Youku stock crumbles after silent period ends

Youku (YOKU) and China Dangdang (DANG) shed nearly 10 percent each after the mandatory silent period ends on the stocks.

After the mandatory silent period lifted yesterday on Youku.com, Inc. (NYSE:YOKU) and E-Commerce China Dangdang, Inc. (NYSE:DANG), stock analysts were finally allowed to weigh in on whether or not investors should buy into the companies. Despite powerful IPOs, analysts weren’t too enthusiastic on the so-called “YouTube” (Youku) and “Amazon” (Dangdang) of China, though.

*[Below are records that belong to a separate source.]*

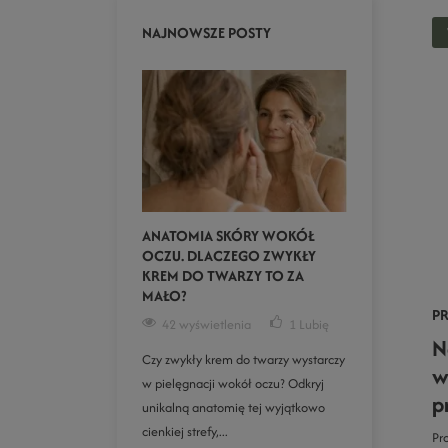
NAJNOWSZE POSTY
ANATOMIA SKÓRY WOKÓŁ
OCZU. DLACZEGO ZWYKŁY
KREM DO TWARZY TO ZA
MAŁO?
PR
42 wyświetlenia
1
Lubię
N
Czy zwykły krem do twarzy wystarczy
w
w pielęgnacji wokół oczu? Odkryj
p
unikalną anatomię tej wyjątkowo
cienkiej strefy,...
Pr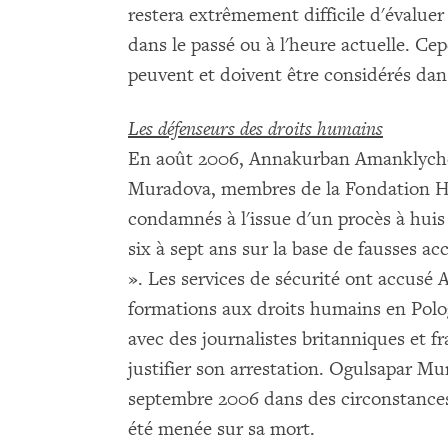
restera extrêmement difficile d'évaluer
dans le passé ou à l'heure actuelle. Cep
peuvent et doivent être considérés dans
Les défenseurs des droits humains
En août 2006, Annakurban Amanklyche
Muradova, membres de la Fondation He
condamnés à l'issue d'un procès à hui
six à sept ans sur la base de fausses ac
». Les services de sécurité ont accusé 
formations aux droits humains en Pologn
avec des journalistes britanniques et f
justifier son arrestation. Ogulsapar M
septembre 2006 dans des circonstances
été menée sur sa mort.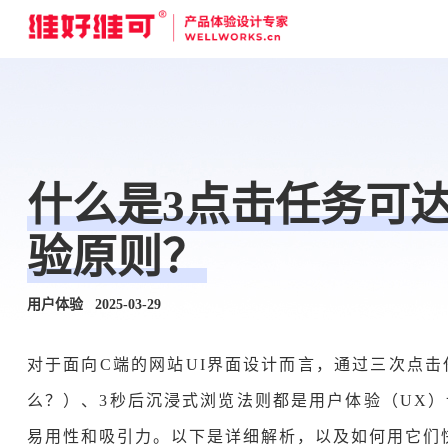
什么是3点击任务可
验原则？
用户体验 2025-03-29
对于面向C端的网站
UI界面设计而言
，通过三次点击
么？）、3秒后沉浸式浏览法则都是用户体验（UX
易用性和吸引力。以下是详细解析，以及如何用它们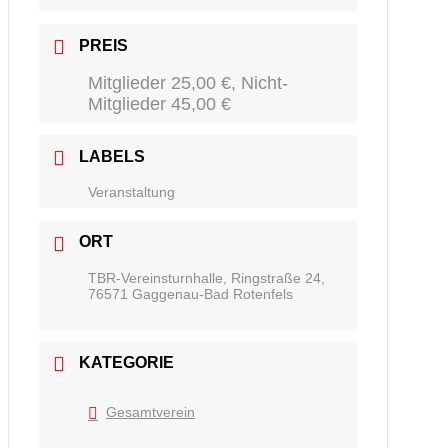
PREIS
Mitglieder 25,00 €, Nicht-
Mitglieder 45,00 €
LABELS
Veranstaltung
ORT
TBR-Vereinsturnhalle, Ringstraße 24,
76571 Gaggenau-Bad Rotenfels
KATEGORIE
Gesamtverein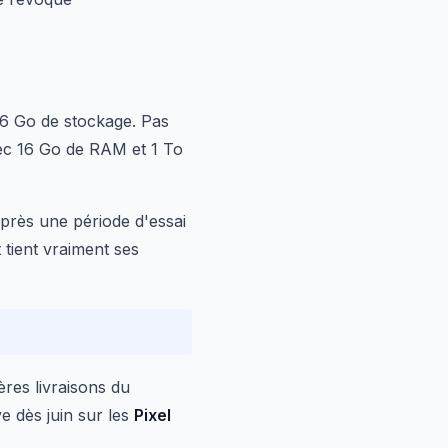
6 Go de stockage. Pas
ec 16 Go de RAM et 1 To
rès une période d'essai
t tient vraiment ses
ères livraisons du
e dès juin sur les
Pixel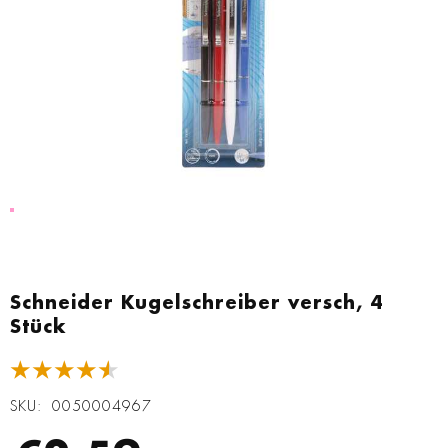
Zum
Anfang
Schneider Kugelschreiber versch, 4
der
Stück
Bildgalerie
springen
★★★★★
SKU
0050004967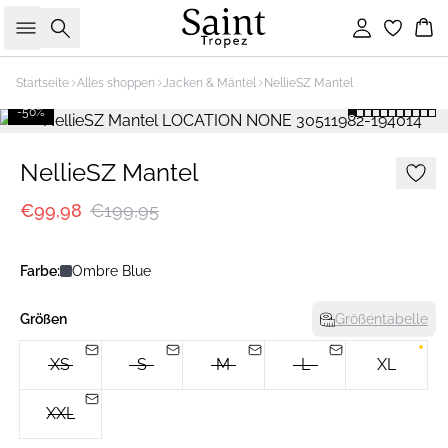
Suche
Einloggen
Wa
Startseite
Alles shoppen
Jacken & Mäntel
NellieSZ Mantel
-50%
NellieSZ Mantel
€99,98
€199,95
Farbe:
Ombre Blue
Größen
Größentabelle
XS
S
M
L
XL
XXL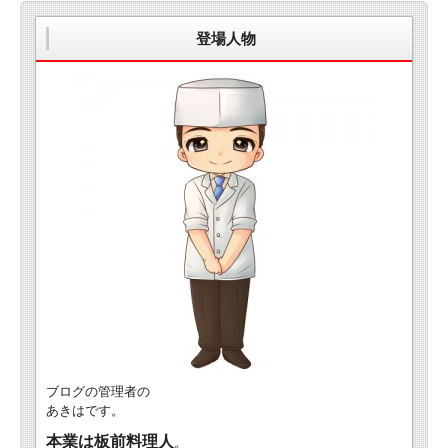
登場人物
ブログの管理者の
あきはです。
本業は板前料理人
。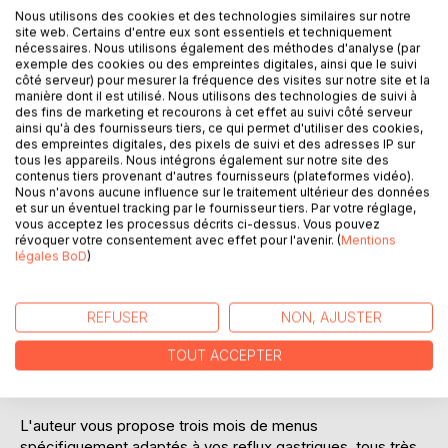
Nous utilisons des cookies et des technologies similaires sur notre
site web. Certains d'entre eux sont essentiels et techniquement
Ajouter à ma liste d'envies
nécessaires. Nous utilisons également des méthodes d'analyse (par
exemple des cookies ou des empreintes digitales, ainsi que le suivi
Laisser un avis
côté serveur) pour mesurer la fréquence des visites sur notre site et la
manière dont il est utilisé. Nous utilisons des technologies de suivi à
des fins de marketing et recourons à cet effet au suivi côté serveur
ainsi qu'à des fournisseurs tiers, ce qui permet d'utiliser des cookies,
des empreintes digitales, des pixels de suivi et des adresses IP sur
tous les appareils. Nous intégrons également sur notre site des
contenus tiers provenant d'autres fournisseurs (plateformes vidéo).
Nous n'avons aucune influence sur le traitement ultérieur des données
et sur un éventuel tracking par le fournisseur tiers. Par votre réglage,
DESCRIPTION
vous acceptez les processus décrits ci-dessus. Vous pouvez
révoquer votre consentement avec effet pour l'avenir. (
Mentions
légales BoD
)
Cet ouvrage est dédié à toutes les personnes souffrant de
reflux gastro-oesophagiens et il offre aux détenteurs des
REFUSER
NON, AJUSTER
ouvrages du même auteur : « Quelle alimentation pour les
reflux gastro-oesophagiens? » et « Recettes et menus
TOUT ACCEPTER
pour les reflux gastro-oesophagiens » un ouvrage
parfaitement complémentaire.
L'auteur vous propose trois mois de menus
spécifiquement adaptés à vos reflux gastriques, tous très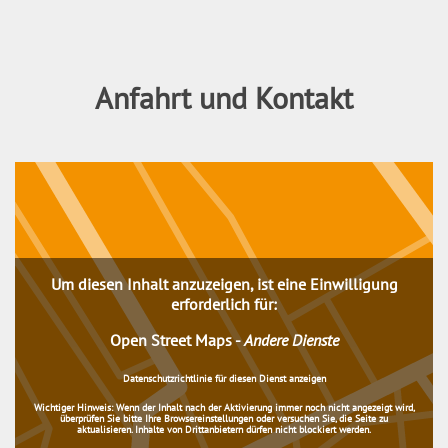
Anfahrt und Kontakt
Um diesen Inhalt anzuzeigen, ist eine Einwilligung
erforderlich für:
Open Street Maps
-
Andere Dienste
Datenschutzrichtlinie für diesen Dienst anzeigen
Wichtiger Hinweis:
Wenn der Inhalt nach der Aktivierung immer noch nicht angezeigt wird,
überprüfen Sie bitte Ihre Browsereinstellungen oder versuchen Sie, die Seite zu
aktualisieren. Inhalte von Drittanbietern dürfen nicht blockiert werden.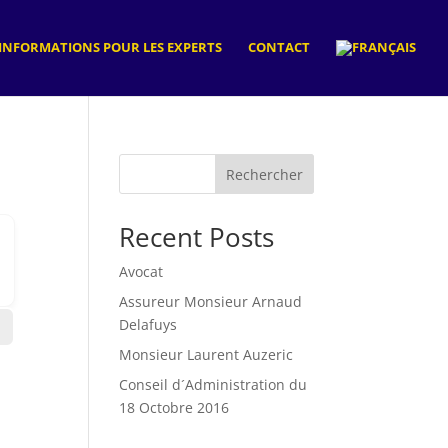
INFORMATIONS POUR LES EXPERTS
CONTACT
Rechercher
Recent Posts
Avocat
Assureur Monsieur Arnaud
Delafuys
Monsieur Laurent Auzeric
Conseil d´Administration du
18 Octobre 2016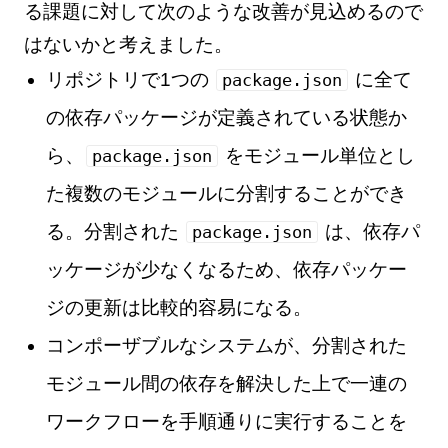
る課題に対して次のような改善が見込めるので
はないかと考えました。
リポジトリで1つの
に全て
package.json
の依存パッケージが定義されている状態か
ら、
をモジュール単位とし
package.json
た複数のモジュールに分割することができ
る。分割された
は、依存パ
package.json
ッケージが少なくなるため、依存パッケー
ジの更新は比較的容易になる。
コンポーザブルなシステムが、分割された
モジュール間の依存を解決した上で一連の
ワークフローを手順通りに実行することを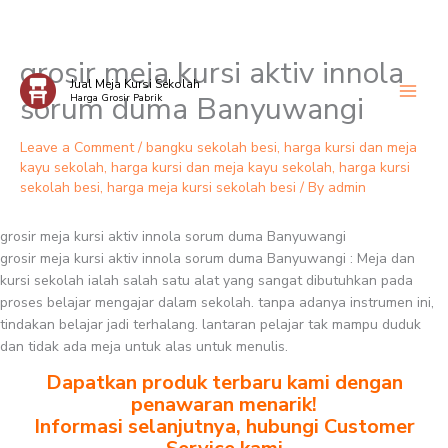
grosir meja kursi aktiv innola
Skip
Jual Meja Kursi Sekolah
to
sorum duma Banyuwangi
Harga Grosir Pabrik
content
Leave a Comment
/
bangku sekolah besi
,
harga kursi dan meja
kayu sekolah
,
harga kursi dan meja kayu sekolah
,
harga kursi
sekolah besi
,
harga meja kursi sekolah besi
/ By
admin
grosir meja kursi aktiv innola sorum duma Banyuwangi
grosir meja kursi aktiv innola sorum duma Banyuwangi : Meja dan
kursi sekolah ialah salah satu alat yang sangat dibutuhkan pada
proses belajar mengajar dalam sekolah. tanpa adanya instrumen ini,
tindakan belajar jadi terhalang. lantaran pelajar tak mampu duduk
dan tidak ada meja untuk alas untuk menulis.
Dapatkan produk terbaru kami dengan
penawaran menarik!
Informasi selanjutnya, hubungi Customer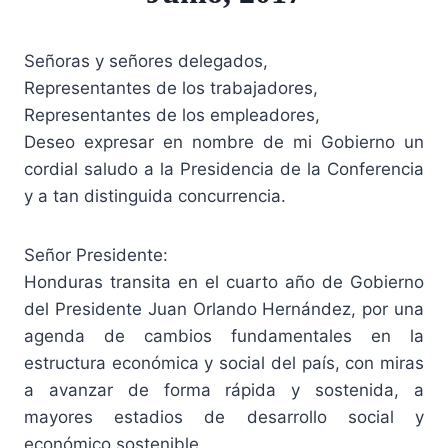
Señoras y señores delegados,
Representantes de los trabajadores,
Representantes de los empleadores,
Deseo expresar en nombre de mi Gobierno un
cordial saludo a la Presidencia de la Conferencia
y a tan distinguida concurrencia.
Señor Presidente:
Honduras transita en el cuarto año de Gobierno
del Presidente Juan Orlando Hernández, por una
agenda de cambios fundamentales en la
estructura económica y social del país, con miras
a avanzar de forma rápida y sostenida, a
mayores estadios de desarrollo social y
económico sostenible.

Piper Jaffray gave both stocks a neutral rating. Goldman Sachs and Cowen concurred. Goldman’s James Mitchell pointed out that Youku “could get profitable quickly,” though according to CNBC.com, “perhaps as soon as late this year or early next year.”

Still, Mitchell was careful to point out that YouKu faces rapidly rising costs as video content producers demand more money for their product. Licensing fees for the movies that YouKu sells as online streams rose by more than 90 percent in 2010. If that trend continues, Youku has little hope of making money by selling streaming video, and the company will have to rely heavily on some form of ad-supported site content.

The demure reception by analysts seemed to cool investor excitement over the stocks yesterday as Youku fell more than 9 percent to $34.09 a share and Dangdang dropped 8.3 percent.

Still, the story’s complicated by the strange, almost-maniacal outburst Dangdang’s CEO posted on a Twitter-like site in China on Sunday evening. Guoqing Li was apparently miffed that Morgan Stanley (NYSE:MS) bankers talked him into offering Dangdang shares at $16. “I held back a breath and silently cursed you motherf**kers,” Li wrote online.

Even after the substantial drop in price yesterday, though, Dangdang’s shares are up 94 percent since the company’s IPO and Youku’s shares are up 166 percent. Only time will tell if the companies can hold investor interest long enough for them to start making serious money.